Data for analysis START
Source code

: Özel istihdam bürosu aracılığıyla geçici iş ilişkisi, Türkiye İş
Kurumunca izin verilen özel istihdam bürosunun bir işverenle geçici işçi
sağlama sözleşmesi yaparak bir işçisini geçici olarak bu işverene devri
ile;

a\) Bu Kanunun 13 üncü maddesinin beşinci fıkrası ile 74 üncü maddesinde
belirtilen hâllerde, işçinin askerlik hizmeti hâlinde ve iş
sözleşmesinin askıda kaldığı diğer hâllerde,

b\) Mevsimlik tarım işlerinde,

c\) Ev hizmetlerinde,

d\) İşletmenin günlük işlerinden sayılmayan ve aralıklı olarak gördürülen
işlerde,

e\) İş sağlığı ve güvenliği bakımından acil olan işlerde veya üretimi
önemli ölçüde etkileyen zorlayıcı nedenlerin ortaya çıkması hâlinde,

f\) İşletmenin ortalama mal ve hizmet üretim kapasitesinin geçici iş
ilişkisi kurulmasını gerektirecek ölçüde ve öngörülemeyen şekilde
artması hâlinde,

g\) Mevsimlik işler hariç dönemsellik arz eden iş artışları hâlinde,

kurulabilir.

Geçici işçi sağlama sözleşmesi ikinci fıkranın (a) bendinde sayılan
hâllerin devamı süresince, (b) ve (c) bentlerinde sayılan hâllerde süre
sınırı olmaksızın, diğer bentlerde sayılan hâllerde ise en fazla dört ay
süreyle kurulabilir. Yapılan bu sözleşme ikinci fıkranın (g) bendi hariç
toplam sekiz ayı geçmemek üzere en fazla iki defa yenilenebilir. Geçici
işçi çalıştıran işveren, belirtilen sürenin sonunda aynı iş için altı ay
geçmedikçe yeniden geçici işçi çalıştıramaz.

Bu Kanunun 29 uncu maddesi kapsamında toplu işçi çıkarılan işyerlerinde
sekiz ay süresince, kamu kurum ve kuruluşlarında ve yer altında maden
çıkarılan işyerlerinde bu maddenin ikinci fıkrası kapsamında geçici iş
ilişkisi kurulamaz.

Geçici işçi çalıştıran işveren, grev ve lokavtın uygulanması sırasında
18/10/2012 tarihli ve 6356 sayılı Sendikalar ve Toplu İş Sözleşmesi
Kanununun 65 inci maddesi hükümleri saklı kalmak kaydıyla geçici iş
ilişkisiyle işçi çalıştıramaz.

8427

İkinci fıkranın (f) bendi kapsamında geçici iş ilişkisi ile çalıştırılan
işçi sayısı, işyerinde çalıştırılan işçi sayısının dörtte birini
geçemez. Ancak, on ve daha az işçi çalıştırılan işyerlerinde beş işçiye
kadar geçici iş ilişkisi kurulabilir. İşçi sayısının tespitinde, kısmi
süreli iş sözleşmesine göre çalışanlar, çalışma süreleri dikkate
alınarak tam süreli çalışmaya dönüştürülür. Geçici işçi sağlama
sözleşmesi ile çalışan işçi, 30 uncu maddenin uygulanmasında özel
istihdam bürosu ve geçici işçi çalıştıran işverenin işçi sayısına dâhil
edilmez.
Data for analysis END
The problem: Look for the word "maddenin". Copy out every line of the data that has it.

Written response:
çıkarılan işyerlerinde bu maddenin ikinci fıkrası kapsamında geçici iş
sözleşmesi ile çalışan işçi, 30 uncu maddenin uygulanmasında özel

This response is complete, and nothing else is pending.